Тридцать лет назад Тимур Аркадьевич не мог и подумать, что тонкий, шустрый парнишка с искрами в глазах станет рыхлым, неповоротливым увальнем с сизым носом. Карие глаза Тихонова выцвели и спрятались под обвислыми веками, смоляные волосы поседели, нос расплылся, а ямочки на щеках стали глубокими морщинами меж двумя жировыми складками.
Другое было время, и методы были жестче, да и КП у парня был нестабильным, колебался от сорока до шестидесяти. Но все-таки до конца не сломали Егора Тихонова, большим человеком стал. Естественно, не без помощи Реута.

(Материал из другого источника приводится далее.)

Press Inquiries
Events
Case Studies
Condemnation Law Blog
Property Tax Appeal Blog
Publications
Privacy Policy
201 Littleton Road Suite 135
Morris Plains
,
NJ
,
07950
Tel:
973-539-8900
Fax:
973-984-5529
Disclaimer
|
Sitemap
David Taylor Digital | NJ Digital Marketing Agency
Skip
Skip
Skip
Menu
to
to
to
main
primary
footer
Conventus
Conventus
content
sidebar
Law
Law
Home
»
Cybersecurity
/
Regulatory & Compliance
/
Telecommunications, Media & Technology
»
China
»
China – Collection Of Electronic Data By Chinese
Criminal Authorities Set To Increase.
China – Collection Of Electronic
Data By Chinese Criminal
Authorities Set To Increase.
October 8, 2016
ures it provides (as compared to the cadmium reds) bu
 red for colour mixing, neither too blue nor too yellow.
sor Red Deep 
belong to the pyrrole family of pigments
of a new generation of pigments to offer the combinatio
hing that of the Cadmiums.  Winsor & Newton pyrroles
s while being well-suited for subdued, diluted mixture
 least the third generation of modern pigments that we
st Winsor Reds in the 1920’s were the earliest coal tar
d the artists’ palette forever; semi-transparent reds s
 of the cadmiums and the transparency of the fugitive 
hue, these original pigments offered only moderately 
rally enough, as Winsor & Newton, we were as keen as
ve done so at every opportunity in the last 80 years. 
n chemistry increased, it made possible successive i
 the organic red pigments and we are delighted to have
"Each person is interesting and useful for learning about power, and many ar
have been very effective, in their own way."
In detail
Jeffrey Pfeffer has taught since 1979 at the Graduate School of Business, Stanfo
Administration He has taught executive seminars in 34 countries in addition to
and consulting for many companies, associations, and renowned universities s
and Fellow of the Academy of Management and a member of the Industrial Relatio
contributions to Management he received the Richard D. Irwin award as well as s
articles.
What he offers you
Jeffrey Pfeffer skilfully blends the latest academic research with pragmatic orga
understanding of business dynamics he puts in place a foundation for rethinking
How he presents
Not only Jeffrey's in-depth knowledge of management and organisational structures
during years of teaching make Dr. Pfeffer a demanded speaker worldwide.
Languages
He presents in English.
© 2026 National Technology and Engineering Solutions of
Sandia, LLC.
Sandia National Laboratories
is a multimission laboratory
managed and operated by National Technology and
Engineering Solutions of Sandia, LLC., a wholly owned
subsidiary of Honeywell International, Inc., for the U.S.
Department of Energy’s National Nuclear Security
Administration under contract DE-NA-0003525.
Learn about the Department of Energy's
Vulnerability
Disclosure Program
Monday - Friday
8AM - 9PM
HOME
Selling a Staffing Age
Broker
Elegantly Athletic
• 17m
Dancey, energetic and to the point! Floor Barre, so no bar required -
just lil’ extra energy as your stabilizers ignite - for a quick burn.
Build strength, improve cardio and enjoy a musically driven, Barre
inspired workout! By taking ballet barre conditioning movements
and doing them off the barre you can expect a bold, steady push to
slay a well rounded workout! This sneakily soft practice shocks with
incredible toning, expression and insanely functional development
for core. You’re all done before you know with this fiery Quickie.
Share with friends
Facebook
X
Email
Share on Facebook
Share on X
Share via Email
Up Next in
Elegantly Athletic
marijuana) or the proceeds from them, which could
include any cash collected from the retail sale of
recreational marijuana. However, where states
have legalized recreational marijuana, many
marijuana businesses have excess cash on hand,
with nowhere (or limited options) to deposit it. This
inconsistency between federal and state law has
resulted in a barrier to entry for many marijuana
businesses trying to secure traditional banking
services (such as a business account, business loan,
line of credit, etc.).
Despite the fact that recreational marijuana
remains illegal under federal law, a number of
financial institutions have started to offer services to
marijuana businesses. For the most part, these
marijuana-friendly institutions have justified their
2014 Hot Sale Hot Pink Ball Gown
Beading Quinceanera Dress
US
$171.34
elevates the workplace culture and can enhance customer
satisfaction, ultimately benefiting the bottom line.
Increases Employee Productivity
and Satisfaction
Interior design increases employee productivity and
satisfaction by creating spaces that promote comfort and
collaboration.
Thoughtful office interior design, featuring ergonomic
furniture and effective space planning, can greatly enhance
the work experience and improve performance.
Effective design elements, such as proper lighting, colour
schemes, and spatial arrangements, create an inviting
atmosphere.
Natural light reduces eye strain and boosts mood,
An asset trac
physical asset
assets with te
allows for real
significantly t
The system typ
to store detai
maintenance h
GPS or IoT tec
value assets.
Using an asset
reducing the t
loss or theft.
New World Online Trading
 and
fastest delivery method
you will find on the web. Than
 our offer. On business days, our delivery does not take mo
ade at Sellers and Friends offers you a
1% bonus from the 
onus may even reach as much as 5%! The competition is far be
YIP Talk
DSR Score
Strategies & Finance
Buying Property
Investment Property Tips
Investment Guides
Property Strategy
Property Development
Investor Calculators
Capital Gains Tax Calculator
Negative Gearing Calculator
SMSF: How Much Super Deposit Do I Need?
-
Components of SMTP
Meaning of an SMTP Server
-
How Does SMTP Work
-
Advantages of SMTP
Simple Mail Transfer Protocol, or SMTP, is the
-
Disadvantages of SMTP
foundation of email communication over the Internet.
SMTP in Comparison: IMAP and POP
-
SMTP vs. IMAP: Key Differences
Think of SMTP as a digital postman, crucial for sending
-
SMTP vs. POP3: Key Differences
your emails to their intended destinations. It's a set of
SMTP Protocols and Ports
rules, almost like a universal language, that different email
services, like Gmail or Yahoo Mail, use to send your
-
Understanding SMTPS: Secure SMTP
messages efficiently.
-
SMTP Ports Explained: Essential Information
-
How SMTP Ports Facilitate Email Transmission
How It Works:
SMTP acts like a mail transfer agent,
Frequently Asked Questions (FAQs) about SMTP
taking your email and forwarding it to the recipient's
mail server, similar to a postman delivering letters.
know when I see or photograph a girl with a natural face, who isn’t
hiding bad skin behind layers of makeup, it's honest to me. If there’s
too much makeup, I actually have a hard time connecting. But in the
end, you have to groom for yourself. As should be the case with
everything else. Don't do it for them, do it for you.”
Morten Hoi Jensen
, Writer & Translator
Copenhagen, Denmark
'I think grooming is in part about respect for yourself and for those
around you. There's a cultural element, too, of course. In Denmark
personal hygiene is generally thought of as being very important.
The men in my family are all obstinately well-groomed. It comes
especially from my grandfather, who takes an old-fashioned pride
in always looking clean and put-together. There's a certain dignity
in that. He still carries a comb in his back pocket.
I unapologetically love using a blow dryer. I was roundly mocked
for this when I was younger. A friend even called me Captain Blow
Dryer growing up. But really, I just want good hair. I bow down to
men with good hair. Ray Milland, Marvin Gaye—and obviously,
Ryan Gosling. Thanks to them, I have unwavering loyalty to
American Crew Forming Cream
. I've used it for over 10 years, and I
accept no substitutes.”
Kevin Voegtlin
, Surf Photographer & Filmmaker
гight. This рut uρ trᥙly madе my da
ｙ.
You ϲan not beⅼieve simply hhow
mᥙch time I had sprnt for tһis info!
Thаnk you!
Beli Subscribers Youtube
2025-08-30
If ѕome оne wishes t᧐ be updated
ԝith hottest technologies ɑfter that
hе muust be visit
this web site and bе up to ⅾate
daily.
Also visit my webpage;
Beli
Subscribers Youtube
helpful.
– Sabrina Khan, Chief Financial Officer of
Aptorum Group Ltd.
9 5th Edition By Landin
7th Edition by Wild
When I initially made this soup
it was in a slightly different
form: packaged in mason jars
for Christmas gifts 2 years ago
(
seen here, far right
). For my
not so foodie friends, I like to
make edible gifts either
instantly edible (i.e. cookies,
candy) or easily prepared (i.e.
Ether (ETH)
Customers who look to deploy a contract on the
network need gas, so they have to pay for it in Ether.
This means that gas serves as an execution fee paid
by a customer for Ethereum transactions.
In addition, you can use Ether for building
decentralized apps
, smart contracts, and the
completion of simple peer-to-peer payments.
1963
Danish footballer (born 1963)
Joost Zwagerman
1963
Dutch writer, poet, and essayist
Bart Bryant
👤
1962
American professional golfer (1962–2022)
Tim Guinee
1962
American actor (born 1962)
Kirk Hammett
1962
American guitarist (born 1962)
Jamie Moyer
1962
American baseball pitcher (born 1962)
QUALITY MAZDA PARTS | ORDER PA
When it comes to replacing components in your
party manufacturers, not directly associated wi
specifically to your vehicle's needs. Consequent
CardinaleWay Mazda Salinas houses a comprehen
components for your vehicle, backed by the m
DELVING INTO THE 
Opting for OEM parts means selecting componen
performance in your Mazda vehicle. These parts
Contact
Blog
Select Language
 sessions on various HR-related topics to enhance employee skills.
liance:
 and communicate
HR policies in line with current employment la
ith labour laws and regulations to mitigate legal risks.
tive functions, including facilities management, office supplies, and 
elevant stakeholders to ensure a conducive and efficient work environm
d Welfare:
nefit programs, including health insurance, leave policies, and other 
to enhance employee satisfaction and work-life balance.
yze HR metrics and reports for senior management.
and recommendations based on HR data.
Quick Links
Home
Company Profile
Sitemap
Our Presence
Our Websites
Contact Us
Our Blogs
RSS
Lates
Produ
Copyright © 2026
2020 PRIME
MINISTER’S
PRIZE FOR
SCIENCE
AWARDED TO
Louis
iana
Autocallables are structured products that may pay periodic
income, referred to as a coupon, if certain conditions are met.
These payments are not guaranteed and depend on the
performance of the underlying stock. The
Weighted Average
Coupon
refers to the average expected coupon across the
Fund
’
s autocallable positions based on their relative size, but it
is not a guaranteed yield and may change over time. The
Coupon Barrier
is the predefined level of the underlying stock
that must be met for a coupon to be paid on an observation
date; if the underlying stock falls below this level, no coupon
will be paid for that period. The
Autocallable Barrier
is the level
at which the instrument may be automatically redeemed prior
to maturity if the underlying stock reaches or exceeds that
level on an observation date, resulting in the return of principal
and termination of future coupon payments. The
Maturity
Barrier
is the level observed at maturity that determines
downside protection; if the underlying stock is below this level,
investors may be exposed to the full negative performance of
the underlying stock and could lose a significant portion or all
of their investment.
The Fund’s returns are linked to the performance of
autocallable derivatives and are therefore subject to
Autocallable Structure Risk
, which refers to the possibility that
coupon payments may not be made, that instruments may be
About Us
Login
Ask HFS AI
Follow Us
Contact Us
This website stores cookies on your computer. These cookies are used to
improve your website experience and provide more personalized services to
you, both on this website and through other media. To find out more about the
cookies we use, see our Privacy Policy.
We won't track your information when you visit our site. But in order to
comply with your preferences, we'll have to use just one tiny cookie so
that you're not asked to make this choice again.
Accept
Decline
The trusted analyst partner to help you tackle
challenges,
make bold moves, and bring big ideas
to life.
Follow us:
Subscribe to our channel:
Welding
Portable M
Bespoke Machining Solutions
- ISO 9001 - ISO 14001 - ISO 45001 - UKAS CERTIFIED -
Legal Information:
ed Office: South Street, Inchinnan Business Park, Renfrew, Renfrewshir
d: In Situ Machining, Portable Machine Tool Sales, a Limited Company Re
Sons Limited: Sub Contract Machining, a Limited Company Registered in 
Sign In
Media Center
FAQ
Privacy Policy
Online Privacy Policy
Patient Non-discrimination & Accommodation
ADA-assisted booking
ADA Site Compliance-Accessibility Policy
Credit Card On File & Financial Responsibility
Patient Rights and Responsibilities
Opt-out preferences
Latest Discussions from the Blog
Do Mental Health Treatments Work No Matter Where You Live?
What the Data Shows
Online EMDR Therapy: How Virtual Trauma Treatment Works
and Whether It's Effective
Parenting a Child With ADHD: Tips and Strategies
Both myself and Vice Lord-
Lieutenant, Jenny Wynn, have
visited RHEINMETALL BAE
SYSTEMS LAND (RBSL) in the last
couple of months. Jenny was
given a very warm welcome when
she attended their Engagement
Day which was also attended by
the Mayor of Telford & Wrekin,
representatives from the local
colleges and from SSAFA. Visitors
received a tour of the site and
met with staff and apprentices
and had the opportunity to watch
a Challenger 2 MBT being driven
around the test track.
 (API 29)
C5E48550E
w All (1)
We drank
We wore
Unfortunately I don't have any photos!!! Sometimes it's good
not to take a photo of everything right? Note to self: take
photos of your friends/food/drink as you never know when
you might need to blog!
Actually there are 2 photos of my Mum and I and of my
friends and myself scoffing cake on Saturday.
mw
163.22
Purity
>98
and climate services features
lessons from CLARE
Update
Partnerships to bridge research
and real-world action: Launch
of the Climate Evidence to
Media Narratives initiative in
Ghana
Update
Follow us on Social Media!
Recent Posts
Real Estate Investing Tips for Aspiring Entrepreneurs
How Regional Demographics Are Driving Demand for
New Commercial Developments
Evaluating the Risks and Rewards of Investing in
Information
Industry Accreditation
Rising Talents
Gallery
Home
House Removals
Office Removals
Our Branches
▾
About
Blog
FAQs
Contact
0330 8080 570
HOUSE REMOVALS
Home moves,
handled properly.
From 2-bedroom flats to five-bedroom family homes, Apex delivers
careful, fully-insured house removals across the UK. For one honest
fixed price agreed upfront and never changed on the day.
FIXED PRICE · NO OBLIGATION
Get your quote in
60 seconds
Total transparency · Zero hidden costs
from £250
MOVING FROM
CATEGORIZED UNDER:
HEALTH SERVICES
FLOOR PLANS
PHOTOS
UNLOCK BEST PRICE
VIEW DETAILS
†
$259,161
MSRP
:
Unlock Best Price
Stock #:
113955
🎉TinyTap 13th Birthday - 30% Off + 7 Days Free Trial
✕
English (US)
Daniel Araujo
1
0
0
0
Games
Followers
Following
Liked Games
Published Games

Тимур Аркадьевич отстегнул от пояса добычу — двух тетеревов, самца и самку, — положил на газету в углу хижины.
— Ну что? — подмигнул Тихонов, сверкнув глазами. — Дернем по маленькой?
— Спиваешься ты, Егор, как я посмотрю, — вздохнул Тимур Аркадьевич. Он распахнул пуховик и сел на край скамьи, протянув руки к печи. — Вот поговорим, тогда можно и по маленькой. Потерпи, недолго осталось.
Донесся собачий лай — Борзов идет. Сын алкоголиков, воспитанник интерната, он в юности был нелюдимым, мрачным и жестоким. Если бил, то на поражение, если любил, то до безумия. В интернате ожесточился. Но несмотря на соцпедзапущенность, парень брал талантом, схватывал на лету, окончил школу с золотом, а Можайку — с отличием. КП у него резко подскочил в двадцать пять лет, когда из армии выгнали за раздолбайство и чуть не засудили. Денег не было, работы тоже, а необходимые навыки имелись, вот и подался Борзов в бандиты, набедокурил, был арестован, а чуть позже — отмазан не без помощи Тимура Аркадьевича.